Under a new proposal unveiled Monday, anyone operating a fantasy league would have to register annually with the Department of Public Safety and pay a fee of up to $5,000 to the state depending on the league’s revenue.

State Sen. Roger Katz, R-Augusta, proposed the measure which would clarify the legality of the fast-growing fantasy sports industry, set out regulations for leagues and collect fees from them.

With millions of fans managing fantasy teams and billions of dollars on the line, fantasy sports long ago moved beyond its nerdy origins among sports fans with a statistics obsession.

Participants generally pay a nominal fee to create a team made up of players in a professional sport whose makeup can shift with trades, drafts and the like. The winners are those who manage to assemble teams whose players post the most impressive numbers in their real-life performances.

As more and more went online — and statistics grew ever more automated for easy use — fantasy sports exploded in popularity, soaring from less than a million people in the 1980s to more than 50 million today. The most successful fantasy players can make big money managing their teams but many leagues are small and payouts modest.


The Fantasy Sports Trade Association estimates the average participant spends $465 annually on the activity, with football the favored sport.

Under Katz’s bill, it would become illegal to operate a fantasy sports league in Maine without registering it with the state each year.
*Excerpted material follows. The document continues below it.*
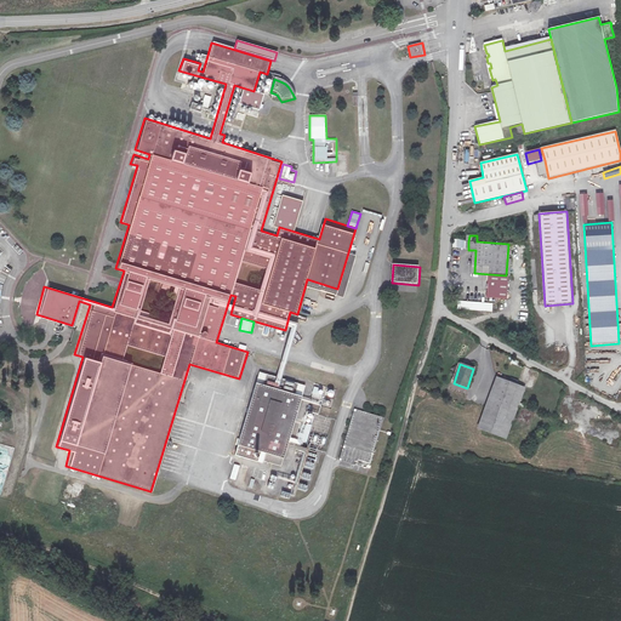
[(525,388),(496,377),(477,428),(507,439),(525,388)]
They would be required to pay a fee of 10 percent of the fantasy contest operator’s revenues in the past 12 months, capped at $5,000.

They would also have to abide by new state standards that would, among other things, bar leagues from using high school and college players and verifying that those participating in the leagues are at least 18 years old. In addition, the employees of fantasy sports operators, as well as any athletes and officials who could impact the games the contests are built on, would not be allowed to play.
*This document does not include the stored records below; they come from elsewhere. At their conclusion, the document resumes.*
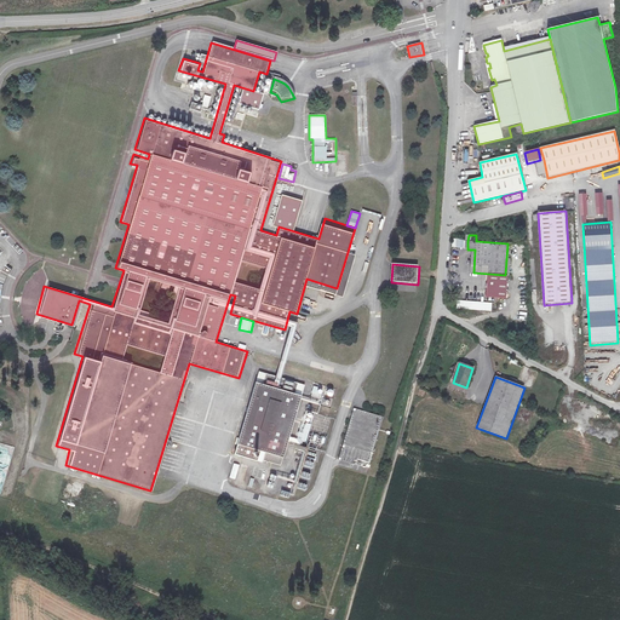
[(333,390),(316,384),(311,402),(328,407),(333,390)]
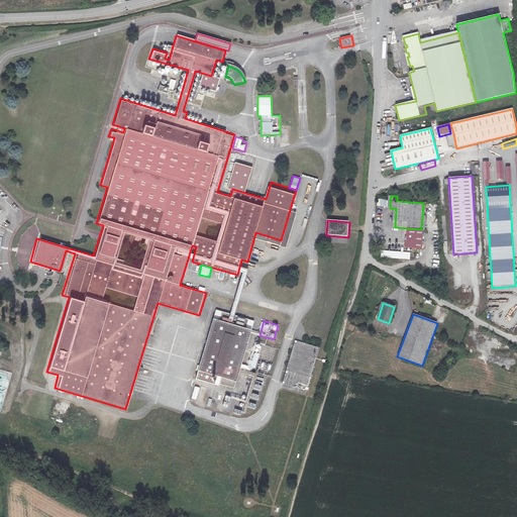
[(238,384),(253,332),(215,321),(200,373),(238,384)]
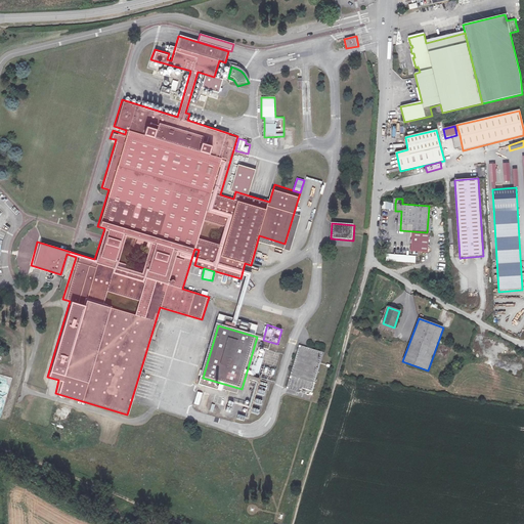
[(319,353),(301,348),(289,388),(307,394),(319,353)]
Among those joining with Katz to push the bill are the Republican and Democratic leaders in the Senate and Reps. Jared Golden, D-Lewiston, and Jeff Timberlake, R-Turner.

Other states that have already begun regulating the industry include Colorado, Indiana, Massachusetts, Missouri, Mississippi, New York and Virginia. Some states, though, have barred the leagues as a form of illegal gambling.

The measure is likely to be sent Tuesday to the Committee on Veterans and Legal Affairs for its consideration.